Masyarakat memberi zakat kepada guru ngaji berangkat atas dasar iba dan kasihan bahwa mereka mengajar anak-anak bahkan mengurusi semua urusan keagamaan di kampung, yang tidak bisa diurus tokoh agama yang untuk ngisi pengajian perlu diundang dulu.
Betul mereka juga bekerja; ada yang mengembala ternak, menjadi petani, buruh dan beberapa profesi lain. Tetapi tidak maksimal. Mau maksimal bagaimana, hampir beberapa jam, dia berurusan dengan urusan keagamaan di surau yang ia miliki, minimal sebagai juru adzan.
atas dasar itu, masyarakat sejak dulu turun temurun di akhir ramadan memberikan zakat mereka pada guru ngaji. dasarnya iba karena mereka secara ekonomi tidak survive karena kesibukan berkhidmad sebagai pelayan umat.
Dan anda bisa survei sendiri secara kualitatif berapa guru ngaji yang kaya dan berapa banyak mereka yang sengsara?

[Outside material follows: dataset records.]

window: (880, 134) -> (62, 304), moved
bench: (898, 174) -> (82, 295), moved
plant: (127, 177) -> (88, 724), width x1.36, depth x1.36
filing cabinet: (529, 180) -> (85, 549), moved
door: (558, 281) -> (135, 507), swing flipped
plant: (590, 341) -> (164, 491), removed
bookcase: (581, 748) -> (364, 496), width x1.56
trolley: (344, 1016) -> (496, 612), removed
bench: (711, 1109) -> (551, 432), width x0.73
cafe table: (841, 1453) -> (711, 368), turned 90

Saya yakin jawabannya 99 persen semua guru ngaji di berbagai daerah adalah melarat.
Sekali lagi ini guru ngaji, bukan kiai, ustaz, habib atau tokoh agama yang memiliki ribuan santri, jaringan alumni solid, memiliki relasi dengan penguasa dan trah leluhur tinggi, yang kesemuanya ini menjadi pintu pembuka akses semua persoalan termasuk dalam urusan ekonomi.
Sebagian hasil fikih kita memang tampak fikih di atas kertas; yaitu fikih yang digdaya dengan banyaknya referensi tetapi berjarak dengan realitas.
fikih yang demikian hanya akan berakhir di panggung retoris dalam diskusi-diskusi keagamaan tetapi sama sekali tidak menyentuh hajat kehidupan.